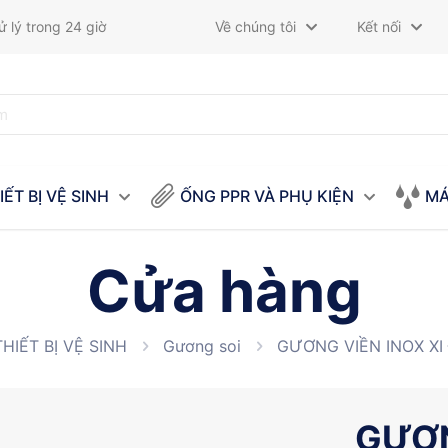
 lý trong 24 giờ
Về chúng tôi
Kết nối
IẾT BỊ VỆ SINH
ỐNG PPR VÀ PHỤ KIỆN
MÁ
Cửa hàng
THIẾT BỊ VỆ SINH
Gương soi
GƯƠNG VIỀN INOX XI
GƯƠN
_ _ _ _
# [REQUEST]
Rewrite the text lines of all the entries above, swapping "Cửa hàng" for "Sản phẩm" and keeping everything else the same. Leave the pictures out.

# [RESPONSE FOR THIS EXERCISE]
 lý trong 24 giờ
Về chúng tôi
Kết nối
IẾT BỊ VỆ SINH
ỐNG PPR VÀ PHỤ KIỆN
MÁ
Sản phẩm
THIẾT BỊ VỆ SINH
Gương soi
GƯƠNG VIỀN INOX XI
GƯƠN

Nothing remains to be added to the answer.